Segment Start: AVAILABLE DATA

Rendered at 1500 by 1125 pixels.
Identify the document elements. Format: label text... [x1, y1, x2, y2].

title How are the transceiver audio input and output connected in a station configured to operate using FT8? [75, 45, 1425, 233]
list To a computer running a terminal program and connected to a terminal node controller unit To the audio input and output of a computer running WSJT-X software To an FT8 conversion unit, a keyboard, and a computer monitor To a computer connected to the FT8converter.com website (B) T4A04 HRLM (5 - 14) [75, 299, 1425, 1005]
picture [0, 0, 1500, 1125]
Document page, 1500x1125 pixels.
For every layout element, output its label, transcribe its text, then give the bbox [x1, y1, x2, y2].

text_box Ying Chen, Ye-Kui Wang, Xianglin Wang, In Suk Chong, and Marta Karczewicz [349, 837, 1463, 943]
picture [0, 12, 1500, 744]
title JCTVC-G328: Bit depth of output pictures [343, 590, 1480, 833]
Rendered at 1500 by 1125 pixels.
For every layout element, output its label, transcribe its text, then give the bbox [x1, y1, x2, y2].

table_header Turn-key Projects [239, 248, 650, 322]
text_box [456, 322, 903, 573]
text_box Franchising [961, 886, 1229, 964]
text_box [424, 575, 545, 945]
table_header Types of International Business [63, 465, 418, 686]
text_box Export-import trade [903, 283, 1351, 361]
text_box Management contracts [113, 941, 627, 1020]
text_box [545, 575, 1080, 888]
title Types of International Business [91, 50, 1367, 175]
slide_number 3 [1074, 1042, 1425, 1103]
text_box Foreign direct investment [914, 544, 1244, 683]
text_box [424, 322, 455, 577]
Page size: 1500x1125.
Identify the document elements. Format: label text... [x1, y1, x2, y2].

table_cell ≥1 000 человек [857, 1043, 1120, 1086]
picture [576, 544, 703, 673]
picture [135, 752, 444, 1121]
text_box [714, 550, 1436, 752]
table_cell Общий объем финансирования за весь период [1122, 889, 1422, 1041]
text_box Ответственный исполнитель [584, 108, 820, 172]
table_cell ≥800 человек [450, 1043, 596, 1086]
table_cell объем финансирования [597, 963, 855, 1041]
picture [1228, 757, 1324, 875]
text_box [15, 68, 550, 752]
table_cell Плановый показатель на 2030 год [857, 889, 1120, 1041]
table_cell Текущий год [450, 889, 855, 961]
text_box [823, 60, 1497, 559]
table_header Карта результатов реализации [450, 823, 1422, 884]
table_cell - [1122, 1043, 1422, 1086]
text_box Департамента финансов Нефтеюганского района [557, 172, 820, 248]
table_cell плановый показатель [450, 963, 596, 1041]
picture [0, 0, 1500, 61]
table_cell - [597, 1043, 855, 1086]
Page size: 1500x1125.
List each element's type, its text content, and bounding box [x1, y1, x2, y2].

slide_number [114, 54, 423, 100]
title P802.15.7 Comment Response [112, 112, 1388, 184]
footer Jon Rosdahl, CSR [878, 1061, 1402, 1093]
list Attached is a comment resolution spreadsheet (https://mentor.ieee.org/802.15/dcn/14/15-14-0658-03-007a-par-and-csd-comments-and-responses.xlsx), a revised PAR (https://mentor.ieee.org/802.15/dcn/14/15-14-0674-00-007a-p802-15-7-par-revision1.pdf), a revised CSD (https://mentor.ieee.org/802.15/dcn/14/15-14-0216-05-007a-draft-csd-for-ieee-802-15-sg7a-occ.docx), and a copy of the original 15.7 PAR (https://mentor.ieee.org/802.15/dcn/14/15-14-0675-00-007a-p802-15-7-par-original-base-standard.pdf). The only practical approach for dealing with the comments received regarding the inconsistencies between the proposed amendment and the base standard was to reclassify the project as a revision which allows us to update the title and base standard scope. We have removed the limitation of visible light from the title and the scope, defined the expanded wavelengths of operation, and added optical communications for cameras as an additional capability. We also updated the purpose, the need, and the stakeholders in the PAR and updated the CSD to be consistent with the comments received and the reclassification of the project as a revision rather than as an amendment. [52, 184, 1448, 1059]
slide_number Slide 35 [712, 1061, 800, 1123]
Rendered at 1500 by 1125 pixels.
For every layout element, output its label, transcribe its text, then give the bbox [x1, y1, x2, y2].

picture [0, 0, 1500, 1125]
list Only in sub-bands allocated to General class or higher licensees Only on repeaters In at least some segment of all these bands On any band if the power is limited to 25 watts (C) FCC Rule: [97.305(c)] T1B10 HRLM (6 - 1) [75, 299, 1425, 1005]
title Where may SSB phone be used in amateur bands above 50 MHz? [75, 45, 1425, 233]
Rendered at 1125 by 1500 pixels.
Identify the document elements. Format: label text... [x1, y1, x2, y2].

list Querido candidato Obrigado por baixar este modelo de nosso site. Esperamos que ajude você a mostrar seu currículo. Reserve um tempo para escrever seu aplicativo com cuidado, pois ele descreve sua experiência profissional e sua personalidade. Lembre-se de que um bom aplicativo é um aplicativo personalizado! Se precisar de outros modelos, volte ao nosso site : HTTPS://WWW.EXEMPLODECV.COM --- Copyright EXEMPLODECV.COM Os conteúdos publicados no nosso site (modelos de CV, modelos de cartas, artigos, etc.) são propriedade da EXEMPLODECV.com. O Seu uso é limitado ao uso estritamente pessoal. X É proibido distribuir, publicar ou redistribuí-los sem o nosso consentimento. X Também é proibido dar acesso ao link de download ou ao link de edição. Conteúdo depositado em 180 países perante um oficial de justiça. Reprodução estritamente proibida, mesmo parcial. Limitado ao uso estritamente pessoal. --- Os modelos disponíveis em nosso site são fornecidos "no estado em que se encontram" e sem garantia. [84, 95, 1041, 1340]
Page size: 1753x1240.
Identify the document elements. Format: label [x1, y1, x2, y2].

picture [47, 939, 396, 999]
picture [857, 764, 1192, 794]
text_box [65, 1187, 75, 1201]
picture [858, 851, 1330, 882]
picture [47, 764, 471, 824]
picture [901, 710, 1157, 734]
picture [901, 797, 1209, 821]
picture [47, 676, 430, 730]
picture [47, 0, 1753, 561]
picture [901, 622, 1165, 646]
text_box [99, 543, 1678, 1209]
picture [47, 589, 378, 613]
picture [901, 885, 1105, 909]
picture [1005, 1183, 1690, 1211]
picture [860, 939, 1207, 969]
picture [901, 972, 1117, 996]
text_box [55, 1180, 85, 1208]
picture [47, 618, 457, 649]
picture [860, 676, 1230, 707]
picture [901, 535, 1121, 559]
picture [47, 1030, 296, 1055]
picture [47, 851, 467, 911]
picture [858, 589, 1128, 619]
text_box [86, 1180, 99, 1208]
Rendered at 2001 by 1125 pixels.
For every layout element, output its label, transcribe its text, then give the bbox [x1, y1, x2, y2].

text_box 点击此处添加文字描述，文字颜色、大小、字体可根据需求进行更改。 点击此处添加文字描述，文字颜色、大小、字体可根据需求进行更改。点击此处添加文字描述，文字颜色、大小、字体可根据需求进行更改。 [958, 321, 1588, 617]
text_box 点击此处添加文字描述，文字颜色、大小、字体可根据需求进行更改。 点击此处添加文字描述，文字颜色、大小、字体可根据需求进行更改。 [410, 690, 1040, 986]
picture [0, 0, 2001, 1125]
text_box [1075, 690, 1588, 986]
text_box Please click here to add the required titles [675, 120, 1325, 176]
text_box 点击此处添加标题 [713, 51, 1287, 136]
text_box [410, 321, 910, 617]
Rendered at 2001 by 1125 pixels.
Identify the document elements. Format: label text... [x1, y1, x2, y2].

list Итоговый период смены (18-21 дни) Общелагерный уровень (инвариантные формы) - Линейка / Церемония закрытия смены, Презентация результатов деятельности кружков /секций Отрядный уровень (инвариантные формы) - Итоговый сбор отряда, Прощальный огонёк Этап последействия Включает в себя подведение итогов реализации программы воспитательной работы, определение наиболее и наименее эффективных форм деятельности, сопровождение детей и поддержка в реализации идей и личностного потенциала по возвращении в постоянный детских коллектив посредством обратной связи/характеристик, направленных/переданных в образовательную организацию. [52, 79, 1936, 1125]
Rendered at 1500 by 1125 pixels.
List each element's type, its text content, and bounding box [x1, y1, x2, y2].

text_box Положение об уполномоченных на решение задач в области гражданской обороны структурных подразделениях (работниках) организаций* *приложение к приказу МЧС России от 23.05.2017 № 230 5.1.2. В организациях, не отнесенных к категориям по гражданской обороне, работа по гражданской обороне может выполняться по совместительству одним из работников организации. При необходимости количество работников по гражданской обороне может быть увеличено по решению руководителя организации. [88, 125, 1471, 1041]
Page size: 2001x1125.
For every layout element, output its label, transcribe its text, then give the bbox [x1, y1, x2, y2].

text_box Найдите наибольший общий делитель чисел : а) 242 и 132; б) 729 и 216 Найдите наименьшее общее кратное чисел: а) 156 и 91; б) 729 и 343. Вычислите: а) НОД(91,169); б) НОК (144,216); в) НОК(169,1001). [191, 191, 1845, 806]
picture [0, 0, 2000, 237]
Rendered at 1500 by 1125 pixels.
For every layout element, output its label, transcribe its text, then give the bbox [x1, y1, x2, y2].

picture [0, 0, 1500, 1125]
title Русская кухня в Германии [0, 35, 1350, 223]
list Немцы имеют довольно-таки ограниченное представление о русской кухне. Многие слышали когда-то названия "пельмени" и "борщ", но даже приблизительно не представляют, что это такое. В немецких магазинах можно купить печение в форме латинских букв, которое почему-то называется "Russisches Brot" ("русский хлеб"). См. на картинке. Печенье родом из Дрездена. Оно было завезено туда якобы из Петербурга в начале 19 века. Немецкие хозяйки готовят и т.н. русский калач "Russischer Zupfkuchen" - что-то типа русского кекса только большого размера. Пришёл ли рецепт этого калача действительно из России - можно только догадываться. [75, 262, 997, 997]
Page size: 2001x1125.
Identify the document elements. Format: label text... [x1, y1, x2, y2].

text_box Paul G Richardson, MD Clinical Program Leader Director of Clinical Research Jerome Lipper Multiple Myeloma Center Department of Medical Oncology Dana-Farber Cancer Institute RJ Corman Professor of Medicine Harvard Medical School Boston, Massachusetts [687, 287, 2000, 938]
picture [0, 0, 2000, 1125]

Segment End: AVAILABLE DATA

### [TASK PROMPT]
When the line containing "Document page, 1500x1125 pixels." is reached, include it and stop. Until then, output each line of the entries exactly as given, starting from the first.

### [SOLVED PROBLEM]
Rendered at 1500 by 1125 pixels.
Identify the document elements. Format: label text... [x1, y1, x2, y2].

title How are the transceiver audio input and output connected in a station configured to operate using FT8? [75, 45, 1425, 233]
list To a computer running a terminal program and connected to a terminal node controller unit To the audio input and output of a computer running WSJT-X software To an FT8 conversion unit, a keyboard, and a computer monitor To a computer connected to the FT8converter.com website (B) T4A04 HRLM (5 - 14) [75, 299, 1425, 1005]
picture [0, 0, 1500, 1125]
Document page, 1500x1125 pixels.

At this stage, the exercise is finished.